TEXTAUSZUG:
_ _ _ _ _ _ _
Unter der Leitung von Wolfgang Neubauer (LBI ArchPro, Universität Wien) wird Stück für Stück die Jahrtausende alte Geschichte des Königsbergs neu erforscht. Das zehnjährige Forschungsprojekt wurde im Jahr 2021 mit einer ersten archäologischen Ausgrabung innerhalb der bronzezeitlichen Höhensiedlung erfolgreich gestartet. Im Laufe des Projekts sollen durch den Einsatz moderner digitaler Methoden neue Erkenntnisse über die Fundstelle und auch das alltägliche Leben der urgeschichtlichen Bewohner des Königsbergs gewonnen werden. Dabei erforschen die Archäologen gemeinsam mit Studierenden, Schülern und freiwilligen Helfern aus ganz Österreich die Siedlung am Königsberg und können jedes Jahr aufs Neue von spannenden Entdeckungen berichten.

Im Rahmen der archäologischen Forschungsgrabung wird jeden Sommer eine praxisorientierte Lehrveranstaltung der Universität Wien durchgeführt. Die Studierenden des Instituts für Urgeschichte und Historische Archäologie erlangen hier vertiefende und berufsorientierte praktische Kenntnisse zur stratigraphischen Ausgrabungsmethode und der digitalen dreidimensionalen Dokumentation archäologischer Strukturen und Funde.

Vereinsmitglieder von Königsberg Research haben die Möglichkeit das Grabungsteam im Sommer tageweise bei der Arbeit zu unterstützen. Helfende Hände werden immer gerne gesehen - setzen Sie sich einfach mit uns in Verbindung!


 

Die erste archäologische Untersuchung am Königsberg wurde im Juli 2021 als vierwöchige Forschungs- und Lehrgrabung der Universität Wien und des Ludwig Boltzmann Instituts durchgeführt. Der Grabungsschnitt umfasste eine Fläche von etwa 150 m² im Inneren des sogenannten Kernwerks der spätbronzezeitlichen Siedlung.

Die im Vorfeld durchgeführten Radarmessungen versprechen die Reste von Gebäuden und einer Wallbefestigung aus unterschiedlichen Phasen der Besiedlung des Königsbergs. Die Ergebnisse der Radarmessung zeigen, dass bis in eine Tiefe von über einem Meter mit Spuren der prähistorischen Siedlung zu rechnen ist. Die Grabungen unter der Leitung von Professor Dr. Wolfgang Neubauer fanden im Rahmen einer Lehrgrabung der Universität Wien unter Beteiligung von Studenten, Praktikanten, ausgebildeten Archäologen und Freiwilligen aus der Bevölkerung während dem gesamten Juli statt.

Bereits nach dem Entfernen des Laubes kamen erste prähistorische Scherben zutage, die aus unterschiedlichen Zeiten von der frühen Hallstattzeit bis zurück in die Jungsteinzeit stammen. Im Rahmen der Lehrgrabung lernen die Studenten der urgeschichtlichen Archäologie wie man die unterschiedlichen Schichten aus der Vergangenheit erkennt, in der umgekehrten Reihenfolge ihrer Entstehung ausgräbt und mit Fotografie und Laserscannern dreidimensional dokumentiert. Zur Ausbildung gehört auch die Bergung von Fundobjekten und deren systematische Dokumentation.
_ _ _ _ _ _ _
Gesammelte Daten
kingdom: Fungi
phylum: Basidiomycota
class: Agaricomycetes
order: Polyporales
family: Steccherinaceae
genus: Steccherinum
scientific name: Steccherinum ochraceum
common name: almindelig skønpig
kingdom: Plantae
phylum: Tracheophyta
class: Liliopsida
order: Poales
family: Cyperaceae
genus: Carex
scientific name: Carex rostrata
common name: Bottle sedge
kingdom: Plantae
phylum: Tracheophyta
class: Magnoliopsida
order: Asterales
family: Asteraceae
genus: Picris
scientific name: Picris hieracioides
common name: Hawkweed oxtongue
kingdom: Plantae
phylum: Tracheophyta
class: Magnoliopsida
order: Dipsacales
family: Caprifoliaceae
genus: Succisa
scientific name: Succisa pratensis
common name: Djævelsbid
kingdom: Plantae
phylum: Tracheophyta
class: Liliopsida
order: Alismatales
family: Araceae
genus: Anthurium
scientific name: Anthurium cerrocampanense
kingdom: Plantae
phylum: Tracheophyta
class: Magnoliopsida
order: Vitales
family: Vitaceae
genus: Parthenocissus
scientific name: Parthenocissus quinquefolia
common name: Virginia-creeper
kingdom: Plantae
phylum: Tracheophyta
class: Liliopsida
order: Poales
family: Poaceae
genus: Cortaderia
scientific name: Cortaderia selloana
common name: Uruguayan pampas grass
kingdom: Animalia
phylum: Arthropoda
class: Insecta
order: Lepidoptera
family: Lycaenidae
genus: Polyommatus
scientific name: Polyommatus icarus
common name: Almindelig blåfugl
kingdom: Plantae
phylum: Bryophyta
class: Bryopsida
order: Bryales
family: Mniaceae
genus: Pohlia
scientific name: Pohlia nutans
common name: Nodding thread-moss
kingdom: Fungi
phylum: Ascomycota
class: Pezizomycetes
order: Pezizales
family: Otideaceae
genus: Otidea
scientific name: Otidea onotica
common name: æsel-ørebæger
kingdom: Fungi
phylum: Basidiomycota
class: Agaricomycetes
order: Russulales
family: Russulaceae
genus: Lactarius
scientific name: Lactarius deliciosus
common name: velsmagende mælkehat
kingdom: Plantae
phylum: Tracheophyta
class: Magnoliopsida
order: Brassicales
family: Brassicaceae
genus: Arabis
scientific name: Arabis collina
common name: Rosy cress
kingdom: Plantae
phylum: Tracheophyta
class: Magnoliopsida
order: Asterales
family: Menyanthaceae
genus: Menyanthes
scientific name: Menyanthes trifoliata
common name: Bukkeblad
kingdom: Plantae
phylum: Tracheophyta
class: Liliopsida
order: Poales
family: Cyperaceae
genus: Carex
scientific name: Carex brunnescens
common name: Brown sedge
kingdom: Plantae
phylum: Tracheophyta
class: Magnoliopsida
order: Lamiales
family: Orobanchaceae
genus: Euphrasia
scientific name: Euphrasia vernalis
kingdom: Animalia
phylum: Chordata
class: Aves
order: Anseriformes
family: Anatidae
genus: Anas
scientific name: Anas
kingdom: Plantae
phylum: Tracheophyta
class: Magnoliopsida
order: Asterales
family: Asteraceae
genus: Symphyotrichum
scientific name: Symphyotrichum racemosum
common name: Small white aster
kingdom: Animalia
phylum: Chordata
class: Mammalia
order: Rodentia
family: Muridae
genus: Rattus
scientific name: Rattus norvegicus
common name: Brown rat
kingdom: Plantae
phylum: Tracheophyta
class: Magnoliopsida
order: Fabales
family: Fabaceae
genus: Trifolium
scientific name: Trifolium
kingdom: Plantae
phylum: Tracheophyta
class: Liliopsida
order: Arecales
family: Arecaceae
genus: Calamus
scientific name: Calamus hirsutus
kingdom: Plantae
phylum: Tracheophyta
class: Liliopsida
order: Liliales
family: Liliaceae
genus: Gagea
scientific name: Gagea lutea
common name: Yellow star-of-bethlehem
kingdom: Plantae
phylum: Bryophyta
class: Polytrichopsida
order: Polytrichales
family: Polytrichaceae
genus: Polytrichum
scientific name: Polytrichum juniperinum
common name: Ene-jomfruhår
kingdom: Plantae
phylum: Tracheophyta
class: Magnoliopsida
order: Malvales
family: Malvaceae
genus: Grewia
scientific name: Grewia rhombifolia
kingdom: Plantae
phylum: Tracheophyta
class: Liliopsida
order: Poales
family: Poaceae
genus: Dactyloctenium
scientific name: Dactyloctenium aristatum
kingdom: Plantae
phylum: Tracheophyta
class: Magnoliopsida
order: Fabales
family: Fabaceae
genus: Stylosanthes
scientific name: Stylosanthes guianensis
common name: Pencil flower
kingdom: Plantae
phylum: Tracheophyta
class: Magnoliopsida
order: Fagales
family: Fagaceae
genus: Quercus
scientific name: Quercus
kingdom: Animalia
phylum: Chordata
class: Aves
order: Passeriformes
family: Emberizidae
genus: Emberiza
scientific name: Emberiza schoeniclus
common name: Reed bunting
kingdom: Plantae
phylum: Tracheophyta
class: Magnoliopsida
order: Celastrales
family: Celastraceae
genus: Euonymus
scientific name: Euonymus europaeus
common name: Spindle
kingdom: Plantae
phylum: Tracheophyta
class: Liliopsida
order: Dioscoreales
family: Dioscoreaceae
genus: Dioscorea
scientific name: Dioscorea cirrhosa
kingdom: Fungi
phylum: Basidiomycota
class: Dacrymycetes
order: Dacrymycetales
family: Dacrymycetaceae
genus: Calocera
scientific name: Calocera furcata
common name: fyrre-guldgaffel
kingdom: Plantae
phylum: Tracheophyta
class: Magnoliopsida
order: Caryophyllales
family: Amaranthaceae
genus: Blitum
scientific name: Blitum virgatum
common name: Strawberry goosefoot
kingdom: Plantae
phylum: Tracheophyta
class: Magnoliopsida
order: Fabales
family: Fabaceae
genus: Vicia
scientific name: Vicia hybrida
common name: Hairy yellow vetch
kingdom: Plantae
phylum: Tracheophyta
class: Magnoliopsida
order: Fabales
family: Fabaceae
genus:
_ _ _ _ _ _ _
SCHRIFTLICHE ANWEISUNG A: Welche Personengruppen nennt der Textauszug im Satz, der mit „Die Grabungen unter der Leitung“ beginnt, als Beteiligte der Grabungen?
SCHRIFTLICHE ANWEISUNG B: Wie groß war laut dem Textauszug die Fläche des Grabungsschnitts bei der ersten Untersuchung im Juli 2021?
SCHRIFTLICHE ANWEISUNG C: Worauf stützt sich laut dem Textauszug die Erwartung, dass bis in eine Tiefe von über einem Meter Spuren der prähistorischen Siedlung zu finden sind?

VOLLSTÄNDIGE AUSGABE A: Studenten, Praktikanten, ausgebildete Archäologen und Freiwillige aus der Bevölkerung.

VOLLSTÄNDIGE AUSGABE B: Etwa 150 m² im Inneren des sogenannten Kernwerks der spätbronzezeitlichen Siedlung.

VOLLSTÄNDIGE AUSGABE C: Sie beruht auf den Ergebnissen der im Vorfeld durchgeführten Radarmessungen. Diese zeigen Spuren bis in diese Tiefe und versprechen Reste von Gebäuden und einer Wallbefestigung aus unterschiedlichen Phasen der Besiedlung.